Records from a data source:
· · · ·

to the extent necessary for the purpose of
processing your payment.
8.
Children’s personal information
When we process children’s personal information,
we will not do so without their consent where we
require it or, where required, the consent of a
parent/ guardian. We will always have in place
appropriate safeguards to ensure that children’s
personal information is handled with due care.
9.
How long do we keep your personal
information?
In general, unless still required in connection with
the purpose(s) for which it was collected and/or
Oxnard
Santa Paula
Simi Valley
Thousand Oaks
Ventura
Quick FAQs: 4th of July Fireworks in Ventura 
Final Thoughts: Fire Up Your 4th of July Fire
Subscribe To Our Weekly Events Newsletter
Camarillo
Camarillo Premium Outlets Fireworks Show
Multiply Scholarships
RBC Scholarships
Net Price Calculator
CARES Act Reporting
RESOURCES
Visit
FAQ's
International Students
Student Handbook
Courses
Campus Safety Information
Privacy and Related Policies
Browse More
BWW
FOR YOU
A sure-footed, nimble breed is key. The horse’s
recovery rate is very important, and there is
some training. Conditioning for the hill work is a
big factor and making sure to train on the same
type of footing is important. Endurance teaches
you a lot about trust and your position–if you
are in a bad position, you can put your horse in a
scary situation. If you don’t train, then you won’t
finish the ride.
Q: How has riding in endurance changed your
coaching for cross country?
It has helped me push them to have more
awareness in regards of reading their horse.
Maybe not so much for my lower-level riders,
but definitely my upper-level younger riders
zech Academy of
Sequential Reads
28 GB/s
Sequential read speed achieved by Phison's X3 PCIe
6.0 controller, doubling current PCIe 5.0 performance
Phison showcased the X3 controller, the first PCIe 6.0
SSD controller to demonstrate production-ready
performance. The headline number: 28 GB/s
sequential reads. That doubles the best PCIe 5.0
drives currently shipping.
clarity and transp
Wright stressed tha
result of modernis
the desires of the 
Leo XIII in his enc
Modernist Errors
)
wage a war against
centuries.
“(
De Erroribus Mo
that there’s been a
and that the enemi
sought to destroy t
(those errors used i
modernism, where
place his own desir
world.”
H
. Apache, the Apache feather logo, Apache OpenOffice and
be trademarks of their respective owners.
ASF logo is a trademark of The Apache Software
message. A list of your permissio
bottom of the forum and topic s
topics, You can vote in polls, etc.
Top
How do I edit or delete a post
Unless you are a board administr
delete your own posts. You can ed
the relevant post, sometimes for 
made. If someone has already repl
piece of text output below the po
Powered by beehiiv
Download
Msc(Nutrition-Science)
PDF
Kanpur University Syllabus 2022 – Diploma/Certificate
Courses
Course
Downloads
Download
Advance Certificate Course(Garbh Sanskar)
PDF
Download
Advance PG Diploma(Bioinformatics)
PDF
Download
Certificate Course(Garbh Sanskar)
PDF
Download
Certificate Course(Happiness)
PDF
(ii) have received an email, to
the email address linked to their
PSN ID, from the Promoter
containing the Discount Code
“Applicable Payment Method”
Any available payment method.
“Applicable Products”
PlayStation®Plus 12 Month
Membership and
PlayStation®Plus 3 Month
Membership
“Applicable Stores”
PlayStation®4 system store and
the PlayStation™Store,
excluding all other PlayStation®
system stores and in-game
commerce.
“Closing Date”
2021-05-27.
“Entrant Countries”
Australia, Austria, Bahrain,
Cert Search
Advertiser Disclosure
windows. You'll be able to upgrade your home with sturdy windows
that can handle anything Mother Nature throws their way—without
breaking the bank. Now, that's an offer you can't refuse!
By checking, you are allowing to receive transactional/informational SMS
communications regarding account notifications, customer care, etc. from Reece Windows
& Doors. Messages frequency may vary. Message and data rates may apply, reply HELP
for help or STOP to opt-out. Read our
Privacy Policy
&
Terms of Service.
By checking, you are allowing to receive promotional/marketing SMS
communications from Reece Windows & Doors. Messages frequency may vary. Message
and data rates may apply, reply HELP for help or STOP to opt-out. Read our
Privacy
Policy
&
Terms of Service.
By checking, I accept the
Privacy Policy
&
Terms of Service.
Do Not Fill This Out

· · · ·

Work item: Output the records once more, exactly as they stand.

Solution for this exercise:
to the extent necessary for the purpose of
processing your payment.
8.
Children’s personal information
When we process children’s personal information,
we will not do so without their consent where we
require it or, where required, the consent of a
parent/ guardian. We will always have in place
appropriate safeguards to ensure that children’s
personal information is handled with due care.
9.
How long do we keep your personal
information?
In general, unless still required in connection with
the purpose(s) for which it was collected and/or
Oxnard
Santa Paula
Simi Valley
Thousand Oaks
Ventura
Quick FAQs: 4th of July Fireworks in Ventura 
Final Thoughts: Fire Up Your 4th of July Fire
Subscribe To Our Weekly Events Newsletter
Camarillo
Camarillo Premium Outlets Fireworks Show
Multiply Scholarships
RBC Scholarships
Net Price Calculator
CARES Act Reporting
RESOURCES
Visit
FAQ's
International Students
Student Handbook
Courses
Campus Safety Information
Privacy and Related Policies
Browse More
BWW
FOR YOU
A sure-footed, nimble breed is key. The horse’s
recovery rate is very important, and there is
some training. Conditioning for the hill work is a
big factor and making sure to train on the same
type of footing is important. Endurance teaches
you a lot about trust and your position–if you
are in a bad position, you can put your horse in a
scary situation. If you don’t train, then you won’t
finish the ride.
Q: How has riding in endurance changed your
coaching for cross country?
It has helped me push them to have more
awareness in regards of reading their horse.
Maybe not so much for my lower-level riders,
but definitely my upper-level younger riders
zech Academy of
Sequential Reads
28 GB/s
Sequential read speed achieved by Phison's X3 PCIe
6.0 controller, doubling current PCIe 5.0 performance
Phison showcased the X3 controller, the first PCIe 6.0
SSD controller to demonstrate production-ready
performance. The headline number: 28 GB/s
sequential reads. That doubles the best PCIe 5.0
drives currently shipping.
clarity and transp
Wright stressed tha
result of modernis
the desires of the 
Leo XIII in his enc
Modernist Errors
)
wage a war against
centuries.
“(
De Erroribus Mo
that there’s been a
and that the enemi
sought to destroy t
(those errors used i
modernism, where
place his own desir
world.”
H
. Apache, the Apache feather logo, Apache OpenOffice and
be trademarks of their respective owners.
ASF logo is a trademark of The Apache Software
message. A list of your permissio
bottom of the forum and topic s
topics, You can vote in polls, etc.
Top
How do I edit or delete a post
Unless you are a board administr
delete your own posts. You can ed
the relevant post, sometimes for 
made. If someone has already repl
piece of text output below the po
Powered by beehiiv
Download
Msc(Nutrition-Science)
PDF
Kanpur University Syllabus 2022 – Diploma/Certificate
Courses
Course
Downloads
Download
Advance Certificate Course(Garbh Sanskar)
PDF
Download
Advance PG Diploma(Bioinformatics)
PDF
Download
Certificate Course(Garbh Sanskar)
PDF
Download
Certificate Course(Happiness)
PDF
(ii) have received an email, to
the email address linked to their
PSN ID, from the Promoter
containing the Discount Code
“Applicable Payment Method”
Any available payment method.
“Applicable Products”
PlayStation®Plus 12 Month
Membership and
PlayStation®Plus 3 Month
Membership
“Applicable Stores”
PlayStation®4 system store and
the PlayStation™Store,
excluding all other PlayStation®
system stores and in-game
commerce.
“Closing Date”
2021-05-27.
“Entrant Countries”
Australia, Austria, Bahrain,
Cert Search
Advertiser Disclosure
windows. You'll be able to upgrade your home with sturdy windows
that can handle anything Mother Nature throws their way—without
breaking the bank. Now, that's an offer you can't refuse!
By checking, you are allowing to receive transactional/informational SMS
communications regarding account notifications, customer care, etc. from Reece Windows
& Doors. Messages frequency may vary. Message and data rates may apply, reply HELP
for help or STOP to opt-out. Read our
Privacy Policy
&
Terms of Service.
By checking, you are allowing to receive promotional/marketing SMS
communications from Reece Windows & Doors. Messages frequency may vary. Message
and data rates may apply, reply HELP for help or STOP to opt-out. Read our
Privacy
Policy
&
Terms of Service.
By checking, I accept the
Privacy Policy
&
Terms of Service.
Do Not Fill This Out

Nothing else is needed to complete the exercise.